» **ВОПРОСЫ**
**A.** По фрагменту о зимовке у берега Фьюри ответьте на вопросы:
(i) Сколько миль оставалось до берега Фьюри к полудню?
(ii) Какое животное находилось в доме к моменту возвращения?
(iii) Какая температура держалась в помещении в ноябре?
**B.** Напишите продолжение фрагмента о зимовке у берега Фьюри, начиная сразу после его последнего предложения.

» **ФРАГМЕНТ ДОКУМЕНТА**

На следующий день нам пришлось встретиться с новой трудностью: нагромождения высоких торосов простирались до самых обрывов, и нам часто приходилось бросать сносную дорогу, чтобы по возможности их обойти. Но работа согревала нас, и к полудню, когда оставалось всего 18 миль до берега Фьюри, люди ощутили новый прилив мужества. Пройдя 11 миль, мы разбили палатки в виду нашего зимнего жилища и к тому же по пути убили несколько песцов.
В нашем доме, оказывается, расположился песец, который при виде нас немедленно сбежал. Все было в том же состоянии, как при нашем отъезде. Голод измучил нас не меньше чем мороз, ибо после завтрака у нас не было ни куска во рту. Поэтому людей хорошо накормили. Двое из нас обморозились, а у меня был глубокий порез на ноге.
По новым нормам людям теперь давали поочередно то гороховый суп, то суп из моркови и турнепса, обнаруженных в запасах с «Фьюри». Выдачу хлеба урезали, заменив недостающее количество клецками. Но питание людей все же было достаточным, ибо их самочувствие стало гораздо лучше, чем когда мы сюда возвратились.
В ноябре, оказавшемся очень суровым, люди, у которых не было теплой одежды, редко могли работать на открытом воздухе. Но нам наконец удалось сделать наш дом довольно удобным. Температура в помещении держалась около 45° F, и только у стен она была ниже точки замерзания, как и в наших клетушках. У каждого была своя койка, покрытая брезентом и матом, а также одеяло. Чтобы было теплее, собирались еще сшить маты и накрываться ими.

» **Собранные строки данных**

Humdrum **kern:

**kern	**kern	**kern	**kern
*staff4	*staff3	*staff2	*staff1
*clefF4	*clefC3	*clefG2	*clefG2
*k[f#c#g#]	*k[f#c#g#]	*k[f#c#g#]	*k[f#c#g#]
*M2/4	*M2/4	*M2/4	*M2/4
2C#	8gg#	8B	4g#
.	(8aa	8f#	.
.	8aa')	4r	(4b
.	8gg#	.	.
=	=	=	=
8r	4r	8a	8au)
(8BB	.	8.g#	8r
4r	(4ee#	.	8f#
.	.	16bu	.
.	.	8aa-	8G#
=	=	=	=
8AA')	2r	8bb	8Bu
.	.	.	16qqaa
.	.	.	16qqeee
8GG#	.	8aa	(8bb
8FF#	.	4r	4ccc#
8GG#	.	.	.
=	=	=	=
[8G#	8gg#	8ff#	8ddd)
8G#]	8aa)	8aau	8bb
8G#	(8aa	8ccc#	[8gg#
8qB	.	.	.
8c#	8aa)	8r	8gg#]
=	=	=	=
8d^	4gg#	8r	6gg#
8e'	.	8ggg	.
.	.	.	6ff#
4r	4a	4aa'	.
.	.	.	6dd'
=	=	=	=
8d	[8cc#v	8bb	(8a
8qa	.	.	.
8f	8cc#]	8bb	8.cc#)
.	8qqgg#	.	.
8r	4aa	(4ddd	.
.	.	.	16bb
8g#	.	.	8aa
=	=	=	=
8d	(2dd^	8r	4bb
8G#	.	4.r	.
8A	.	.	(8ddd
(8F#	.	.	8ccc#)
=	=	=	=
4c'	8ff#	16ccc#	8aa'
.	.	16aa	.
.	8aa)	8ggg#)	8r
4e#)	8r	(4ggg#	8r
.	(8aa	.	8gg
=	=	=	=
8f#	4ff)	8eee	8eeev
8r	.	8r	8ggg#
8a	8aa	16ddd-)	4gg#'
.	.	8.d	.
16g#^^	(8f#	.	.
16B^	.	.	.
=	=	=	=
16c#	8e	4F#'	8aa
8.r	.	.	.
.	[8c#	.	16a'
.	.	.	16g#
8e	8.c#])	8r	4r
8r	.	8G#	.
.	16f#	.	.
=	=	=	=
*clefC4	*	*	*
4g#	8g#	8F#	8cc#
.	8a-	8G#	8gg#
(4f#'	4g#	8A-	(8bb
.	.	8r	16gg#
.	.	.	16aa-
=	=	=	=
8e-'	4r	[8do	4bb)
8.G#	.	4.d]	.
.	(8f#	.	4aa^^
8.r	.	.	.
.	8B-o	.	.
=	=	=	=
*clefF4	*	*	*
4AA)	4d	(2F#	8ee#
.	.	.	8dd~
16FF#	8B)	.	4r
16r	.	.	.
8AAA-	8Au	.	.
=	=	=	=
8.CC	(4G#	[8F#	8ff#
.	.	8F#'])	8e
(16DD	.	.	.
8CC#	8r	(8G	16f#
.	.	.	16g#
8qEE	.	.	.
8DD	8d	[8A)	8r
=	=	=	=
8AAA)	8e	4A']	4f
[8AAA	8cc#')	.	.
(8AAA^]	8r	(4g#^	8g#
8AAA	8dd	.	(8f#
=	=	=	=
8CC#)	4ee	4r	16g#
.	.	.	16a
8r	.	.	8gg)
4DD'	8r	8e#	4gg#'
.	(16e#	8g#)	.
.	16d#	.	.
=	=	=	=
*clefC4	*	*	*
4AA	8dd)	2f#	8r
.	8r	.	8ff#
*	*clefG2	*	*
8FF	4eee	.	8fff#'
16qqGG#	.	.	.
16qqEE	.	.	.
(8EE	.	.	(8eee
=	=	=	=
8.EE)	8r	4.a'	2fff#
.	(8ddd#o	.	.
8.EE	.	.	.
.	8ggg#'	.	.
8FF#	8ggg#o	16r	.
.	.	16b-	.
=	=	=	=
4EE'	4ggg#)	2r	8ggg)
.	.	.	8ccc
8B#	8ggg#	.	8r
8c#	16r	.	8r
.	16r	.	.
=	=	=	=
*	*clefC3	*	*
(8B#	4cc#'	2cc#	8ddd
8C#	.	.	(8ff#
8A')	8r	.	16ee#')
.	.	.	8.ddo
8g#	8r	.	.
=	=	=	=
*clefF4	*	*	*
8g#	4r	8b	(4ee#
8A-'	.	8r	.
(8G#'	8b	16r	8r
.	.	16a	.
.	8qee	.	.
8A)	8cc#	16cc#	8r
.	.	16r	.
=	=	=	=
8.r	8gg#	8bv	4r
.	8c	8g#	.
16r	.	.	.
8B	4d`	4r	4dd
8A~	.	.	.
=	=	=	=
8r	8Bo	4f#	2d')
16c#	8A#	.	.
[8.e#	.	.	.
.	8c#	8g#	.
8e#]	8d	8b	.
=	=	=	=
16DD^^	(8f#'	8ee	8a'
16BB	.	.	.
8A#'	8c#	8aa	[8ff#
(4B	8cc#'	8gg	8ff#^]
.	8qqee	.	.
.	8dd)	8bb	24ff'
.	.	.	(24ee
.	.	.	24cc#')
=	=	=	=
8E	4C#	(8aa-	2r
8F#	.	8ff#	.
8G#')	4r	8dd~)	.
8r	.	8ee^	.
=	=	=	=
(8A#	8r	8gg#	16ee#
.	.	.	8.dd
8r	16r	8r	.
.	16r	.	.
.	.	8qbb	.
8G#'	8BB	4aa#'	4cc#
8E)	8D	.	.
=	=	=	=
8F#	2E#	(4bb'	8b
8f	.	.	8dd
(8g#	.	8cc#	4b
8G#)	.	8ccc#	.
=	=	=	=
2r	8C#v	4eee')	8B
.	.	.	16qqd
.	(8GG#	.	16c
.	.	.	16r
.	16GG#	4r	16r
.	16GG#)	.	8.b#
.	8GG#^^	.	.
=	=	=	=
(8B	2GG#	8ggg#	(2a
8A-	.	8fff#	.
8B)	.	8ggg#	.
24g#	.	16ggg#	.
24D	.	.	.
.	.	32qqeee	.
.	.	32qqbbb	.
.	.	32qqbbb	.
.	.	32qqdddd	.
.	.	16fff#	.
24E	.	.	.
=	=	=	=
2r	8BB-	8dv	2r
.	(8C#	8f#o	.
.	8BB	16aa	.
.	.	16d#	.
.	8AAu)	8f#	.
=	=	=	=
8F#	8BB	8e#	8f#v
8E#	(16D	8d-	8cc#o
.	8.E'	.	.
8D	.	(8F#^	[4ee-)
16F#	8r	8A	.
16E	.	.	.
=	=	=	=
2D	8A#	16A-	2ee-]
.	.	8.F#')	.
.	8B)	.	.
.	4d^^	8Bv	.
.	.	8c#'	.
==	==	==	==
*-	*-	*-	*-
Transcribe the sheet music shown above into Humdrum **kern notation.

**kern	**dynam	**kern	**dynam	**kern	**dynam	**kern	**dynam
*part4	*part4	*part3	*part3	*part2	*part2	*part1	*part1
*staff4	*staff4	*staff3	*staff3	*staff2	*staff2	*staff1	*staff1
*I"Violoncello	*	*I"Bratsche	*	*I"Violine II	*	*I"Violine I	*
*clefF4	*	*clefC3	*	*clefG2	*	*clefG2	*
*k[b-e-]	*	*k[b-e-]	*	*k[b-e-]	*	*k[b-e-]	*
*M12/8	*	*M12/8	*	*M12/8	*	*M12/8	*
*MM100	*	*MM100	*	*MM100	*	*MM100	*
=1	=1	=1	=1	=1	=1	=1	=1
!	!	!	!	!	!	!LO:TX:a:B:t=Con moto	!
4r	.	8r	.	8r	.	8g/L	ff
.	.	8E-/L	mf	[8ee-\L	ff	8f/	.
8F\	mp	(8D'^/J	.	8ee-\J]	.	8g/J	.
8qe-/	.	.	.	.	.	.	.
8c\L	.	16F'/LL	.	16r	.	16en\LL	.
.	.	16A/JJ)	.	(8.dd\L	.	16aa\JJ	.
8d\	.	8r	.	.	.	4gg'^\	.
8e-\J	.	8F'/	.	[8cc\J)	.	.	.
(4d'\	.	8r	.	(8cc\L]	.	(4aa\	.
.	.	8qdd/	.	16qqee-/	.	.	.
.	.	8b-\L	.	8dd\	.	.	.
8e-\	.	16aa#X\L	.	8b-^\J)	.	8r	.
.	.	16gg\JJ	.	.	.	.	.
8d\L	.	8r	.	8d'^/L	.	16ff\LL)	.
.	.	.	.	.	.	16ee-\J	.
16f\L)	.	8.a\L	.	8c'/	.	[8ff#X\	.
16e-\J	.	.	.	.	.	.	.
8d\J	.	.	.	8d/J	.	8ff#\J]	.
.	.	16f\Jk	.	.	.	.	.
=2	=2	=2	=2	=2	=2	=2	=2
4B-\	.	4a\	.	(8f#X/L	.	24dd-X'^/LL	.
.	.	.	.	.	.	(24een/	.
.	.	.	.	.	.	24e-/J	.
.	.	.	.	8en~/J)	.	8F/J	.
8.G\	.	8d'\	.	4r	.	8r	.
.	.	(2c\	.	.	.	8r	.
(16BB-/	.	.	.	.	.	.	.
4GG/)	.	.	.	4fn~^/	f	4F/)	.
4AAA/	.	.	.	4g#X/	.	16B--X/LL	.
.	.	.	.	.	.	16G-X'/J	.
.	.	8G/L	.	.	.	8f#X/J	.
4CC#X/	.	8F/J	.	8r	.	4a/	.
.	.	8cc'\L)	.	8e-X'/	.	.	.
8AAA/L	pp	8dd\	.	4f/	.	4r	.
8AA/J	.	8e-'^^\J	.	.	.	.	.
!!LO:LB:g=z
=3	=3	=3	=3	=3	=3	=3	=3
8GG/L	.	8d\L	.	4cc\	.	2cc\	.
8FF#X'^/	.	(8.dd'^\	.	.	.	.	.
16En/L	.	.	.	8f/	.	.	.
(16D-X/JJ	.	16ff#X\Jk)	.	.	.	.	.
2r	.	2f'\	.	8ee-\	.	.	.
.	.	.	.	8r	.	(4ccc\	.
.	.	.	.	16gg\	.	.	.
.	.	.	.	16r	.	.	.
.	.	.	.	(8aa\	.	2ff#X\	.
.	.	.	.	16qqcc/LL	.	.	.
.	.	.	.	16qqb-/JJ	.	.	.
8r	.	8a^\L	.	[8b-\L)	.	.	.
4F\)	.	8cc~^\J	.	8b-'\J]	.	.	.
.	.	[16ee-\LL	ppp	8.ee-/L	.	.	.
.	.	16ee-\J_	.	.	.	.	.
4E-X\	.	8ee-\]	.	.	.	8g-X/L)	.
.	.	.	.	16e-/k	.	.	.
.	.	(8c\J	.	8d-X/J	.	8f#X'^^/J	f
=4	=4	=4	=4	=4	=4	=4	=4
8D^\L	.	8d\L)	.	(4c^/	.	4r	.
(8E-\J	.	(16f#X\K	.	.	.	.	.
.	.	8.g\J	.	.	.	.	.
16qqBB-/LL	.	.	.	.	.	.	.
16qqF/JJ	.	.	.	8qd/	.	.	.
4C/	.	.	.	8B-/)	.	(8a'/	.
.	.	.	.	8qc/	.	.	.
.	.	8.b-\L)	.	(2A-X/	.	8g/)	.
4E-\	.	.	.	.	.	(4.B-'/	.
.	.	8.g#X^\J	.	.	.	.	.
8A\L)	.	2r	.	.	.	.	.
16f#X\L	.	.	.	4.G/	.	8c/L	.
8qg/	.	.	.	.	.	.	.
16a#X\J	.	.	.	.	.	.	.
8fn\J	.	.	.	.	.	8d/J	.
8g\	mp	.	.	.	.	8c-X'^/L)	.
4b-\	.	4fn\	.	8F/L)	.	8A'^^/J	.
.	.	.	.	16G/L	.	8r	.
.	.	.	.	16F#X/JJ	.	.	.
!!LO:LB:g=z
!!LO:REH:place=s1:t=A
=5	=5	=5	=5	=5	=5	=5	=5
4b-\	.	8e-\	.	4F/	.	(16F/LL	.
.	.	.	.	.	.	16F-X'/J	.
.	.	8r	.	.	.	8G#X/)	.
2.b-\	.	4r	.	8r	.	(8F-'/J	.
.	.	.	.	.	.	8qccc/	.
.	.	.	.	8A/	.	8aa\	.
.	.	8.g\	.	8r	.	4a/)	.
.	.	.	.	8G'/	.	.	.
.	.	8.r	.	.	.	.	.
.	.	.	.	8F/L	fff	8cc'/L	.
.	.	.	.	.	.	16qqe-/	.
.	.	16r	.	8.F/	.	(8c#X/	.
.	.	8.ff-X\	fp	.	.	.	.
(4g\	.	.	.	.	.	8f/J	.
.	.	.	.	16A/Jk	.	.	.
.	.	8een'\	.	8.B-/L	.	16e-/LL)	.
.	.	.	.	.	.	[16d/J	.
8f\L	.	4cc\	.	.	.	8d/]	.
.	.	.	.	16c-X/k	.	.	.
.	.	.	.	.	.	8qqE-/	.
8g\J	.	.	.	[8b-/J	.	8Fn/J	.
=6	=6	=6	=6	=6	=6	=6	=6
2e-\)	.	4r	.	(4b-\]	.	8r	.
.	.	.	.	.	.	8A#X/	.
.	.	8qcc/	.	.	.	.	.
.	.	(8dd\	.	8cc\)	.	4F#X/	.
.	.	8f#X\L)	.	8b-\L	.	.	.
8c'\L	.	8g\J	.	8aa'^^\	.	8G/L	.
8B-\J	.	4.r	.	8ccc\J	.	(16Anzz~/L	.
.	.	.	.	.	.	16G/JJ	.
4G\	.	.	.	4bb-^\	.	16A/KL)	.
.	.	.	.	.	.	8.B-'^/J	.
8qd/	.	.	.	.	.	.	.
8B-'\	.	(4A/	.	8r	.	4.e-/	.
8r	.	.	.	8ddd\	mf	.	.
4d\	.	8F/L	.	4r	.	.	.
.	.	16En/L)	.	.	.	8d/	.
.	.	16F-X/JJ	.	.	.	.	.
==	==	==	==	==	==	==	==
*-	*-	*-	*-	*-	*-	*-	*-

» **ОТВЕТЫ ПО ЗАДАНИЯМ**
**A.**
(i) 18 миль.
(ii) Песец.
(iii) Около 45° F.

**B.**
Средняя температура в декабре была на градус ниже любого предыдущего показания, и в жилище очень сильно ощущался мороз, но, навалив массу снега и льда снаружи и настелив в доме дощатый пол, мы сделали его более комфортабельным. Полдюжины добытых песцов казались нам великолепным яством. Их подавали по воскресеньям и на рождество. То было первое рождество, когда мы не попробовали ни спирта, ни вина, так как их запасы были израсходованы. Единственным больным среди нас был теперь плотник Томас. Это доставляло мне немалое огорчение. Мне было не только жаль самого больного. Его болезнь угрожала интересам всей команды и ставила под сомнение достижение медицины. Цинга, от которой Томас долго страдал, не поддавалась лечению нашим основным лекарствам — лимонным соком, который, казалось, утерял свои противоцинготные свойства.
Меня немало беспокоило и собственное состояние. Разболелись старые раны, что предвещало цингу. Теперь и у меня появились некоторые основания опасаться, что я тоже в конечном счете не выдержу все испытываемые трудности.